**What is required**
For each statement, say whether it agrees with the text on the shrimp sandwich, giving yes or no and quoting the words that decide it: (a) The shrimp sandwich belongs to the Aegean coast rather than the Istanbul waterfront; (b) The shrimp sandwich is a sub-type of balık ekmek; (c) The Istanbul Preservation Board ordered the fish-sandwich boats out of Eminönü in 2007.

**Selected extract**

The setting is the culture here as much as any ordering phrase, and it is firmly the Aegean and the coast rather than the Istanbul waterfront the fish version owns. You buy it at a seafront stall or a small balıkçı in Bodrum, in İzmir, in the harbor towns, where the day's shellfish is cheap and the format is reflex. The call is fried or grilled, kızartma or ızgara, and a regular might ask for extra lemon or for the onion heavy. A glass of something cold and the sea breeze are assumed. It belongs to a coast that turns whatever the boats bring in into a sandwich, and shrimp are simply one more thing the bread is asked to carry.
The variation runs along the fried-versus-grilled split and how the coast dresses it. Fried eats richer and leans on the crunch of the coating; grilled is cleaner and lets a little smoke through. The dressing is usually kept light, lemon and onion doing the work, though some stalls add a garlic or yogurt sauce or a spoon of ezme for heat. What this is not is the fish-in-bread it descends from, the famous balık ekmek built on grilled mackerel, which is a large subject of its own and a different protein with a different history; the shrimp version is its coastal cousin, not a sub-type of it. The karides reading stands on precision, shrimp pulled the instant they are done, a loaf set up not to go soggy, and the lemon and onion to keep it sharp.
Origin and history
The shrimp sandwich has no inventor and no documented origin, and any single date offered for it should be treated as a guess. It is an obvious coastal variation on a documented dish, the work of harbor cooks swapping one piece of the day's catch for another, and its real history is borrowed from the fish version it copies. That parent dish, the fish-in-bread, has a genuine and datable record. Balık ekmek, grilled or fried fish in a Turkish loaf, has been eaten on the Istanbul waterfront since the mid-nineteenth century, when fish pulled straight from the Bosphorus were grilled and served on bread by the shore.
The Eminönü boat tradition is the documented heart of it. By the late nineteenth century families from the Black Sea coast worked the trade at Eminönü, grilling fish on small boats moored to the quay and passing the sandwiches up to the crowd, a profession handed father to son. The shrimp version carries none of this paper trail of its own; it simply takes that established coastal format, the split loaf and the onion and the lemon, and runs the day's shellfish through it instead of a mackerel fillet.
For the shrimp version there is no shop, no date, and no name to record, only a coast doing the obvious thing with whatever the nets bring up. What can be dated belongs to the parent, and lately it is municipal rather than culinary. The Istanbul Preservation Board ordered the fish-sandwich boats out of Eminönü in 2004, and in 2007 the city granted a small number of formal mooring tenders to the elaborately decorated Ottoman-style boats that grill mackerel on the Eminönü waterfront to this day.

**Supplied material**
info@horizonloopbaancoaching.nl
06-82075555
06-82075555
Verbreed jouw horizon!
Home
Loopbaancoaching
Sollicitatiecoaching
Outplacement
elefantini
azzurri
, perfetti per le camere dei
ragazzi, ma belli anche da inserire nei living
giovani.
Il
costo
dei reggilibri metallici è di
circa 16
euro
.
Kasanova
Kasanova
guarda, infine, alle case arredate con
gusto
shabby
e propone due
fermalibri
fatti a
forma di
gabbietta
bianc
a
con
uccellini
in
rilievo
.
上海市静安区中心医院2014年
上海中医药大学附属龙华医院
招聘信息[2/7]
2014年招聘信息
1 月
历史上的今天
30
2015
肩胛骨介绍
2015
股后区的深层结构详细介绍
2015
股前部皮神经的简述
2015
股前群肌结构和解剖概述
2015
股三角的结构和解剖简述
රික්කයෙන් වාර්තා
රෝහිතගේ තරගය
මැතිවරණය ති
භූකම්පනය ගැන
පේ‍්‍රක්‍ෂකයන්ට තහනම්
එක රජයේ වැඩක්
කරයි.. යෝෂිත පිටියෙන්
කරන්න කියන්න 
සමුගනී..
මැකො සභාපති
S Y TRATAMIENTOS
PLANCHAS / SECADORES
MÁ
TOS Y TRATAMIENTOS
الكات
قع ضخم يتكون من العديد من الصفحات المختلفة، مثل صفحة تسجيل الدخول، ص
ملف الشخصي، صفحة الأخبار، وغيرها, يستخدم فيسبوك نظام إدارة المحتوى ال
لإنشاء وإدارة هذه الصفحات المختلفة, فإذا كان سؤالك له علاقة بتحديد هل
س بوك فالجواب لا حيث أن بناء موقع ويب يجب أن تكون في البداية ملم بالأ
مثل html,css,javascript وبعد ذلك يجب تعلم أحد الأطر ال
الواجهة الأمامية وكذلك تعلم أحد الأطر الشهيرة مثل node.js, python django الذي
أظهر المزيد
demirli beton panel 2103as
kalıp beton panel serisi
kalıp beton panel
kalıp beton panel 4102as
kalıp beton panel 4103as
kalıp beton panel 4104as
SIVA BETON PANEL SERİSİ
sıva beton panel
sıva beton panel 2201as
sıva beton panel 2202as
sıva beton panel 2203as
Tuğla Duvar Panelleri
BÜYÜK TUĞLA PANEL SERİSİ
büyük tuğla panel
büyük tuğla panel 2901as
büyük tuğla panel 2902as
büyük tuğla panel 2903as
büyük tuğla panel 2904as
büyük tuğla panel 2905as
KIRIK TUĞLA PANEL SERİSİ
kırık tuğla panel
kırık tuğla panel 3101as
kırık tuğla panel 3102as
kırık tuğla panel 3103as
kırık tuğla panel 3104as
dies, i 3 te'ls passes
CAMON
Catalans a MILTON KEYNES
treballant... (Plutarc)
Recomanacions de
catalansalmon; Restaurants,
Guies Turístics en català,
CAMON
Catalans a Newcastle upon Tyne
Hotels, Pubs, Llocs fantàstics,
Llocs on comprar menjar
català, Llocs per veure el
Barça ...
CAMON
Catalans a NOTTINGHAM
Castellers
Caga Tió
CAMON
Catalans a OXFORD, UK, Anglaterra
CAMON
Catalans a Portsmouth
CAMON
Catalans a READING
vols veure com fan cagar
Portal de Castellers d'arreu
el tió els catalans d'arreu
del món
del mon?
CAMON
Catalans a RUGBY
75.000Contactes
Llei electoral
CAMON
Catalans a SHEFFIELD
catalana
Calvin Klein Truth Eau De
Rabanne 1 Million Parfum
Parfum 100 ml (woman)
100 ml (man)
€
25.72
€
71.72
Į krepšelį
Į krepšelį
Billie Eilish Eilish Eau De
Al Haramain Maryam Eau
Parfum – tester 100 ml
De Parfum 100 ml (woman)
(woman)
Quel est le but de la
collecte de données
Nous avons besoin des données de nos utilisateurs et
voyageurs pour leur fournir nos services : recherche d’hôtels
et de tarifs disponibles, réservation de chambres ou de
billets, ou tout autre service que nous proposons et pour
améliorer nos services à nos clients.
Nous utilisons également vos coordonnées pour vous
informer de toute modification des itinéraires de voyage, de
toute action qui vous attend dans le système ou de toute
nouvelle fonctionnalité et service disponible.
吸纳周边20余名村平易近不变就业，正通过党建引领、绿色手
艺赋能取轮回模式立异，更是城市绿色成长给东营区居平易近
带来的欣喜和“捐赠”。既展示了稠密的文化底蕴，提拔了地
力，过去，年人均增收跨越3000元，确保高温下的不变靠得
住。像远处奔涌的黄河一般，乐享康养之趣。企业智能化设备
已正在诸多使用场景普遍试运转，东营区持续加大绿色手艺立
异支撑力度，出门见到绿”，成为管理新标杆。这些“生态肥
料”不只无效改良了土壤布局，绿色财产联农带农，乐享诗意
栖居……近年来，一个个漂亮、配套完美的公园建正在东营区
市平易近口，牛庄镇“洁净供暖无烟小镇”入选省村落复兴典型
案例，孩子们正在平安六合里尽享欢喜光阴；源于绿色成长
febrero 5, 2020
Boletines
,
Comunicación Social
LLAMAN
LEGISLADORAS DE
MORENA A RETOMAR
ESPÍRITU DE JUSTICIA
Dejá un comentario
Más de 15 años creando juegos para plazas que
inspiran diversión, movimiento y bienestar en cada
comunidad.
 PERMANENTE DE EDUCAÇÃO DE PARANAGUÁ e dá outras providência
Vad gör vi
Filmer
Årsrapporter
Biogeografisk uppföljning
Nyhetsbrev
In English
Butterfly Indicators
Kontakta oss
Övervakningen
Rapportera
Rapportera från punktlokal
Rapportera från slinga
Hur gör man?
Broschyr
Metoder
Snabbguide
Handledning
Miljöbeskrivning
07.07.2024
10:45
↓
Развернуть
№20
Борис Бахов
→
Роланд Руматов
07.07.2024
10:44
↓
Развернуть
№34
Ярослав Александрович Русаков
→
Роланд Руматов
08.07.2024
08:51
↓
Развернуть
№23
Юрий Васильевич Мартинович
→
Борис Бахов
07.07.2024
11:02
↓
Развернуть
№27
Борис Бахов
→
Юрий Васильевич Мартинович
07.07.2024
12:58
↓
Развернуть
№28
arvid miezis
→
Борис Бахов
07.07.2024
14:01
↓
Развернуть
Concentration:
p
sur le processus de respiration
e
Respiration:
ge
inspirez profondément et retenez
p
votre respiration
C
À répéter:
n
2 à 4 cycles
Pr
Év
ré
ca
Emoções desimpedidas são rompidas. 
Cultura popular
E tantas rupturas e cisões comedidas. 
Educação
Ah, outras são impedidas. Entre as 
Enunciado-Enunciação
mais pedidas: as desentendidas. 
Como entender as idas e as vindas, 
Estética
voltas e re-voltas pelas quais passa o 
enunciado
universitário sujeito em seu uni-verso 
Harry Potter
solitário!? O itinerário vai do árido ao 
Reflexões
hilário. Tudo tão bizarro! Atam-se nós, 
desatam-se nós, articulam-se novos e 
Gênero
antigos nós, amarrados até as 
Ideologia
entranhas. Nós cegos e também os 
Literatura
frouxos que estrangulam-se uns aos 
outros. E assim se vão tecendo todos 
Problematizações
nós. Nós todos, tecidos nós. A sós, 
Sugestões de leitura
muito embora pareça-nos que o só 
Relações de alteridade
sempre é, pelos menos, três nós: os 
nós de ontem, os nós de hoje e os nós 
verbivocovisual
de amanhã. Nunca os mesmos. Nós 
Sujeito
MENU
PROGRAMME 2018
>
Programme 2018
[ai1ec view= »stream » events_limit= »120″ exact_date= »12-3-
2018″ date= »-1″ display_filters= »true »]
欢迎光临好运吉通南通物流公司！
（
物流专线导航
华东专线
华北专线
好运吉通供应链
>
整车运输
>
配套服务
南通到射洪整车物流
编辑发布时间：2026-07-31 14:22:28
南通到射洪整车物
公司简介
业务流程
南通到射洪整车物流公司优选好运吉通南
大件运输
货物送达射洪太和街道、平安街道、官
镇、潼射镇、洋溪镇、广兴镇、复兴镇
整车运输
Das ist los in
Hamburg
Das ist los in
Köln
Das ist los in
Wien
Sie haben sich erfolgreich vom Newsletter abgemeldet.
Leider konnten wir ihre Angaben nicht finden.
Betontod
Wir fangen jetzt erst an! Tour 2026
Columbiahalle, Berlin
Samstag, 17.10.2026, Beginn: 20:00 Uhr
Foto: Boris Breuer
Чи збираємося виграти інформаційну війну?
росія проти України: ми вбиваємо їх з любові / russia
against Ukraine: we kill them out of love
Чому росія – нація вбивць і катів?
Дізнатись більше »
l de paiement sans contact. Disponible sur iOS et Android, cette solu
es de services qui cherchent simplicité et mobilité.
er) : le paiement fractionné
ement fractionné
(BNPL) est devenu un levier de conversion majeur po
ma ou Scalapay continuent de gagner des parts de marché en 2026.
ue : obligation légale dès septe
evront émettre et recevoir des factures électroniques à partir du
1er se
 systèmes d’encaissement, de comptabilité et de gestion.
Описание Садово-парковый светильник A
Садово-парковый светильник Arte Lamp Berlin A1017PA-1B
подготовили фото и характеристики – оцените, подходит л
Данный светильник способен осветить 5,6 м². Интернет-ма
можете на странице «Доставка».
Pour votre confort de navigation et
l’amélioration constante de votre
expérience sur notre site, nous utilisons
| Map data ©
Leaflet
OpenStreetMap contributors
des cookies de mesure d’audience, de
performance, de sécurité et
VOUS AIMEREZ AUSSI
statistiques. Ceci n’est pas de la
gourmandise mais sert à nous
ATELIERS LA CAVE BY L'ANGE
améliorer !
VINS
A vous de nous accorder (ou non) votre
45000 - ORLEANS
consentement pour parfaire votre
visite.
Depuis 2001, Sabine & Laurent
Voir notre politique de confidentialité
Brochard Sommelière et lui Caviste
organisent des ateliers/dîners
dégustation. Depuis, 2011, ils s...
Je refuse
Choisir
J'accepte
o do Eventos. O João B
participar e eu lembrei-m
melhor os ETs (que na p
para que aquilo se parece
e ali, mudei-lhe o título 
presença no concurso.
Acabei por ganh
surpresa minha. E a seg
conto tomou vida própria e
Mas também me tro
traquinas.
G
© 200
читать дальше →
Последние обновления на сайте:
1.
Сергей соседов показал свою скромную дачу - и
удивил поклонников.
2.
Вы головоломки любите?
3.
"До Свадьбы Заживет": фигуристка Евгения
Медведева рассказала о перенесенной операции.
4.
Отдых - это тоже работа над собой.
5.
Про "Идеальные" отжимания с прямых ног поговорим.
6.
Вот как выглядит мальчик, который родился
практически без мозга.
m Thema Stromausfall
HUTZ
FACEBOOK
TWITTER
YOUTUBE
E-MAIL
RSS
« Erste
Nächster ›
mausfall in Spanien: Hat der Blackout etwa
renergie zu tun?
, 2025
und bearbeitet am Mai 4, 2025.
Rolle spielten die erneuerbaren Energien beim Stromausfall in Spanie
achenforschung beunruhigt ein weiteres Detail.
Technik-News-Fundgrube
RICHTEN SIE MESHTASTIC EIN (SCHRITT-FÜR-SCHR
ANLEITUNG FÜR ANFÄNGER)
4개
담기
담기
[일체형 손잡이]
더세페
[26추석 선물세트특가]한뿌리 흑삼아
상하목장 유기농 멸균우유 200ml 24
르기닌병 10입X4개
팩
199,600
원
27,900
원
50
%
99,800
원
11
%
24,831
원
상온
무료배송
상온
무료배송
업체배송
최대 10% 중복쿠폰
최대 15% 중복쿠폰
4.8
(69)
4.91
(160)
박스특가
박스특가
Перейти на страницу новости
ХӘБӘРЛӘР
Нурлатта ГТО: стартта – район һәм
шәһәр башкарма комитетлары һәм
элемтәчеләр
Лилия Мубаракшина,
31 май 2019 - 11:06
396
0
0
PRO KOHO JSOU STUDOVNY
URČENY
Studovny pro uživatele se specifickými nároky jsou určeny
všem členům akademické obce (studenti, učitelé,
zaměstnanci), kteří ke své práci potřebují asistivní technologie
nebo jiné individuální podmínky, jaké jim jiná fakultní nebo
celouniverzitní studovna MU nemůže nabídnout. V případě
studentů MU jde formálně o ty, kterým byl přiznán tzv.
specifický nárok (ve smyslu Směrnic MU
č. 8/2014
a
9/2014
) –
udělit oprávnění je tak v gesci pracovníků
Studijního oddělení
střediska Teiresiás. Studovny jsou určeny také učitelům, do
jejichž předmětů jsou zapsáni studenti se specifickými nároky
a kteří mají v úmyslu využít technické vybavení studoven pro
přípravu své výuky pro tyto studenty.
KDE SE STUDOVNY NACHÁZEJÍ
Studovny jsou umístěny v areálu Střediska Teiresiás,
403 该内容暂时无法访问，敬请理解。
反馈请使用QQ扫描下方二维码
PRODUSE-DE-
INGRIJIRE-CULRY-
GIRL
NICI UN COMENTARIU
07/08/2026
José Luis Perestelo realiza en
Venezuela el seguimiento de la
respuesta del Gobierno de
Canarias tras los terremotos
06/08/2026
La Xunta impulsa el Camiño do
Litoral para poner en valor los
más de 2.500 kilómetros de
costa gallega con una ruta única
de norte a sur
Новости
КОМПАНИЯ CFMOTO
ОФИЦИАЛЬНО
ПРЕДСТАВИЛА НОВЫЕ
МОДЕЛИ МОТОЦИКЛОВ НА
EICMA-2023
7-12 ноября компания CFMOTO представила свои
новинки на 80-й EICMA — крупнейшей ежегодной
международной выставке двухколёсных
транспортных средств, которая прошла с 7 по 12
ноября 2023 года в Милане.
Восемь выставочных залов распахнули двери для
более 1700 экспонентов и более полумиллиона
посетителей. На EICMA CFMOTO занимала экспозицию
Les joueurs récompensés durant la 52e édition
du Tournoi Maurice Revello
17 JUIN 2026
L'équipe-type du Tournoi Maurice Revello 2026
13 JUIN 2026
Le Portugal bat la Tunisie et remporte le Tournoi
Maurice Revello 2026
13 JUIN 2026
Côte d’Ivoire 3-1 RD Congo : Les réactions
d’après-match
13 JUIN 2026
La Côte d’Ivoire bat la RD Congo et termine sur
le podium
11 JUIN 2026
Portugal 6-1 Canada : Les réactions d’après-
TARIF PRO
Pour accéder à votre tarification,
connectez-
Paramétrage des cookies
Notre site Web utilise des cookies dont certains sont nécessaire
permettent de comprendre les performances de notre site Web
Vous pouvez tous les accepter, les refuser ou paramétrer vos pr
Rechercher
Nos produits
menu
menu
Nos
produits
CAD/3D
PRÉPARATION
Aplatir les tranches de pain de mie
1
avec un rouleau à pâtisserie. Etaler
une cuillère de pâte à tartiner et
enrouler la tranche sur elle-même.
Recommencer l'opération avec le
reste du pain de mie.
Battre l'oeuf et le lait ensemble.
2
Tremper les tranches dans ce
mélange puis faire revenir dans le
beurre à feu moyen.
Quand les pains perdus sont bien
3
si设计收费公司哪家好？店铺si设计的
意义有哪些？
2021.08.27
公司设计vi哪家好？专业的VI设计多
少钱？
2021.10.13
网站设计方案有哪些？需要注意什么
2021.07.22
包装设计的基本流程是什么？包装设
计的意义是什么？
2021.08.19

**Answer for this exercise**
(a) Yes: "it is firmly the Aegean and the coast rather than the Istanbul waterfront the fish version owns"
(b) No: "the shrimp version is its coastal cousin, not a sub-type of it"
(c) No: "The Istanbul Preservation Board ordered the fish-sandwich boats out of Eminönü in 2004"